*QUESTIONS TO ANSWER*
1. In the passage on Actons Corners below, translate this sentence into Spanish: "Addresses in the community are either listed as RR #1, Oxford Mills or RR #5, Kemptville."
2. Extend the passage on Actons Corners below, picking up right after its final sentence.

*TEXT EXCERPT*
--*--
Actons Corners is a community in the municipality of North Grenville, United Counties of Leeds and Grenville, in eastern Ontario, Canada. An unincorporated place and compact rural community, it is located on County Road 43 (formerly provincial Highway 43) between Kemptville and Merrickville at the intersection with Actons Corners Road (north to the Rideau River) and County Road 25 (south to Oxford Mills).

Except for an historic stone church built in the late 19th century, the North Grenville Archives, and a brickyard, the area consists mainly of farms and homes set in a mixture of farmland and cedar forest.

Addresses in the community are either listed as RR #1, Oxford Mills or RR #5, Kemptville.

==History==
The intersection was created between Lots 15 and 16 of Concessions 2 and 3 of Oxford Township in the early 19th century and was originally named Bobtown, with only a Blacksmith's shop in the area. In the late 1820s, Robert Acton (for whom the community is named) and his family arrived from West Connaught, Ireland, and settled on Lot 16, Concession 3. Robert's son, John Acton, was a capable shoemaker, but worked on the Rideau Canal as a stonemason and later constructed several buildings in the township including the grist mill at Oxford Mills and the stone house at Actons Corners that replaced the family's original log dwelling.
--*--
*INPUT DATA*
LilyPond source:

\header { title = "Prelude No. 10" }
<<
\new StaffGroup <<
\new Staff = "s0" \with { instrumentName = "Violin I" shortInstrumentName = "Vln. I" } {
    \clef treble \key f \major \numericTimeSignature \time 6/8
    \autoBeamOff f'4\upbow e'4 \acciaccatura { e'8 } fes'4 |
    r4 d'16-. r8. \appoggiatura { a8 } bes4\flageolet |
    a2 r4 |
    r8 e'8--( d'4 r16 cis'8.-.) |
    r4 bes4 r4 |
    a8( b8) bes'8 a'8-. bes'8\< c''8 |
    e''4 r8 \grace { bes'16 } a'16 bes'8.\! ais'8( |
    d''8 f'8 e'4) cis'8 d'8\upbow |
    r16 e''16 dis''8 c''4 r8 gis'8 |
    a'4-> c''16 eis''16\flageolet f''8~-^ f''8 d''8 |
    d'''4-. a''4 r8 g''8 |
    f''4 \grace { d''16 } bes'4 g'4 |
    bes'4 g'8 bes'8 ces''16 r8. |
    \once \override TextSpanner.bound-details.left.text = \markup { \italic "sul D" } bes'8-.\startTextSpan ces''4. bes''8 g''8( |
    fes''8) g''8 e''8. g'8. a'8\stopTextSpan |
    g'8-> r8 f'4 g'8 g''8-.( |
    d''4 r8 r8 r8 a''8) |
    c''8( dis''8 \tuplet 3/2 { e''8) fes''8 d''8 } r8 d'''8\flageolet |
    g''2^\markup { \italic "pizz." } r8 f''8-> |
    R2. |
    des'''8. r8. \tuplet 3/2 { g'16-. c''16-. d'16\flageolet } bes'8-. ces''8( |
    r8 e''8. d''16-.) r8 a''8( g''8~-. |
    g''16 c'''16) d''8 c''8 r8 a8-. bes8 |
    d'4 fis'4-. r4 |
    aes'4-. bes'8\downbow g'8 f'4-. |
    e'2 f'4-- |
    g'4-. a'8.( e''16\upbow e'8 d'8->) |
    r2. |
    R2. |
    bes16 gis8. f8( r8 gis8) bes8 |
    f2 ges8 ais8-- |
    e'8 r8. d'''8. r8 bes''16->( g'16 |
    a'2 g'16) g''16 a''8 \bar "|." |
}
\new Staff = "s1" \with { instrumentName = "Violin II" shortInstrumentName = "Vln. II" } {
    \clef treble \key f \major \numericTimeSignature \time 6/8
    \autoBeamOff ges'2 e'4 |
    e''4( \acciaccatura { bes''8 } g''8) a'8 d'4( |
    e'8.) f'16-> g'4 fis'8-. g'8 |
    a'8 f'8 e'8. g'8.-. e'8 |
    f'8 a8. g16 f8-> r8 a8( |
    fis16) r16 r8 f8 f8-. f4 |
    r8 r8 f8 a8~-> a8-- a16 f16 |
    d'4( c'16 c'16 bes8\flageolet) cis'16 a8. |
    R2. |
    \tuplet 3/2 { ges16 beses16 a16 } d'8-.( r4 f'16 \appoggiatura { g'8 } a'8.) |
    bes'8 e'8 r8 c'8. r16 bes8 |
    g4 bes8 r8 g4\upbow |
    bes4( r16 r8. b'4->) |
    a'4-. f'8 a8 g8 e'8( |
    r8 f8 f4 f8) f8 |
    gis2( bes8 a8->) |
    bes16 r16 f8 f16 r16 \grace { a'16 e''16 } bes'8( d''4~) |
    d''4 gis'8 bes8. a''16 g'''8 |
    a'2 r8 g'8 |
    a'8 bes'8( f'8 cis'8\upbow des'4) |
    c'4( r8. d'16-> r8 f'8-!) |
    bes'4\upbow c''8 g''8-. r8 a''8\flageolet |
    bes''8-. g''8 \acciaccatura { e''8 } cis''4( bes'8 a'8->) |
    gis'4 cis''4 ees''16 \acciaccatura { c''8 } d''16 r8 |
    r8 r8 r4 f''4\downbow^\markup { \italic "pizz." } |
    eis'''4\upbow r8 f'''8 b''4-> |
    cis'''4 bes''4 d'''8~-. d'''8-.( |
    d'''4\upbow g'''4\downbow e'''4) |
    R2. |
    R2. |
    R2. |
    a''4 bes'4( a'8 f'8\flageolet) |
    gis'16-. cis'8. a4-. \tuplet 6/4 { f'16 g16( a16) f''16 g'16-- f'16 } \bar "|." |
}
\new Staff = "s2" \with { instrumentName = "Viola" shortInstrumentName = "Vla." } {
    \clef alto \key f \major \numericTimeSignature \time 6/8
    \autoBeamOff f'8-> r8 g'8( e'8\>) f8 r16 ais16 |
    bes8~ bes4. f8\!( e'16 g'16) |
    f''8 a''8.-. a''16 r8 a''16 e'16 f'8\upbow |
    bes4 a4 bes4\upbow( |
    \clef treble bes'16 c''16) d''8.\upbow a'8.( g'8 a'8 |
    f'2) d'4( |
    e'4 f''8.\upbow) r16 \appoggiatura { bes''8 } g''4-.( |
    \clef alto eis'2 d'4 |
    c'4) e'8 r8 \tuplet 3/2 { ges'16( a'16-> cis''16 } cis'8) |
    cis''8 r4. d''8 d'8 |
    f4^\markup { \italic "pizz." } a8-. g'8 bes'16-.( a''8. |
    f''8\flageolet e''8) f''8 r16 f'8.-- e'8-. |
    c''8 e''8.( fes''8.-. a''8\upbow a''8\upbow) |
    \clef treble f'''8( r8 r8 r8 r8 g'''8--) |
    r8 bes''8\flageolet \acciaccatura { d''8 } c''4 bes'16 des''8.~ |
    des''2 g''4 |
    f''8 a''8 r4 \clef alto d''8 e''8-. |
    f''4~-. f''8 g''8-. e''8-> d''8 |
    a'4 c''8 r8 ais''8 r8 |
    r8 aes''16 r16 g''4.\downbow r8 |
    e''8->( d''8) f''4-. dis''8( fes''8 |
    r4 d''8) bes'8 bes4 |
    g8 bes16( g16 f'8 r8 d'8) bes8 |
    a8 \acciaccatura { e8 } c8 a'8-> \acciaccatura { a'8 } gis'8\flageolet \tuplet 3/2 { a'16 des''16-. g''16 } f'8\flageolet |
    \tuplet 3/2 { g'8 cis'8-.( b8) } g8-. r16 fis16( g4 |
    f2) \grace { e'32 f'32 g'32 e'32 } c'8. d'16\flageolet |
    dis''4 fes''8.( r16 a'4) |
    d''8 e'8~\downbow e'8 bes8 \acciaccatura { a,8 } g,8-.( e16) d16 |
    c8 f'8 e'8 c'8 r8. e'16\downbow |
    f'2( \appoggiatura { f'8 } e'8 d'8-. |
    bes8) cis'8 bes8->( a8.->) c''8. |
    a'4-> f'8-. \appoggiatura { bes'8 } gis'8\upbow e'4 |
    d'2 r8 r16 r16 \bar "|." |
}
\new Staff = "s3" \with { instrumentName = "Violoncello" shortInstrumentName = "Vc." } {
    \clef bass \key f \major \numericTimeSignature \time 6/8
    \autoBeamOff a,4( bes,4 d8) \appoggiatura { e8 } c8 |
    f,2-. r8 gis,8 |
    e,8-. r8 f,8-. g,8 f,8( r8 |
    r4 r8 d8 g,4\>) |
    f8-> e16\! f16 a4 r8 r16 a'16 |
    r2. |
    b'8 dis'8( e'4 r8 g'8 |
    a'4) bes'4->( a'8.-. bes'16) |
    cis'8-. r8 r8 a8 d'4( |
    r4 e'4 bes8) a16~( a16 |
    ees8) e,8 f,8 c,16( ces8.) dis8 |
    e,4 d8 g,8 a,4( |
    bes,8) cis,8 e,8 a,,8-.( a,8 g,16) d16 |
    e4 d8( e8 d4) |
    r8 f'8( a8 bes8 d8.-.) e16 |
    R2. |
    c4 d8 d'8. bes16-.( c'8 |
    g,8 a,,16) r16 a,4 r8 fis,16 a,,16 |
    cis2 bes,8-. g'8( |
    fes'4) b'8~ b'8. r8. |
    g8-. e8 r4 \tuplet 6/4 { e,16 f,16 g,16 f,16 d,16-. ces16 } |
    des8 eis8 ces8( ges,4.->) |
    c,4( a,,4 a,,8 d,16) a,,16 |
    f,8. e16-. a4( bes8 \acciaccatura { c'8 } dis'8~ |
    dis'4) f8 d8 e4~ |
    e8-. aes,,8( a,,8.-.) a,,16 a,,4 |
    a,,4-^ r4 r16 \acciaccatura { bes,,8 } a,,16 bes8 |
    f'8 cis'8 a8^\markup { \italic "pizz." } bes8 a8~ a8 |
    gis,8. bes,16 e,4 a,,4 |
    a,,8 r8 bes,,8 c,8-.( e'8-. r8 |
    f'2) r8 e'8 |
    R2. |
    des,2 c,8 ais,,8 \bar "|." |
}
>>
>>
--*--
*ACTIVITY ANSWERS*
1. Las direcciones de la comunidad figuran o bien como RR #1, Oxford Mills, o bien como RR #5, Kemptville.

2.
At its height, Actons Corners boasted a post office, a school, two churches, a cheese factory, and an Orange Hall.

The post office operated between the 1890s and 1912, when it was replaced by rural mail delivery from Kemptville. A stone school was first opened in 1858 to replace two log schools to the east and west of the village. In 1905 the school was demolished and replaced with a new stone building which became the North Grenville Archives in 1998. A white-framed Methodist Church was constructed in 1875 and a stone Anglican church, St. Augustine, was built in 1879. The Methodist church was sold and removed in 1963, while the Anglican church remains standing, though it has been deconsecrated and is now privately owned. Scott's Cheese Factory was built in 1886 and operated until 1948. The Orange Hall served as a community centre until it was closed and the building sold and moved in the late 1930s.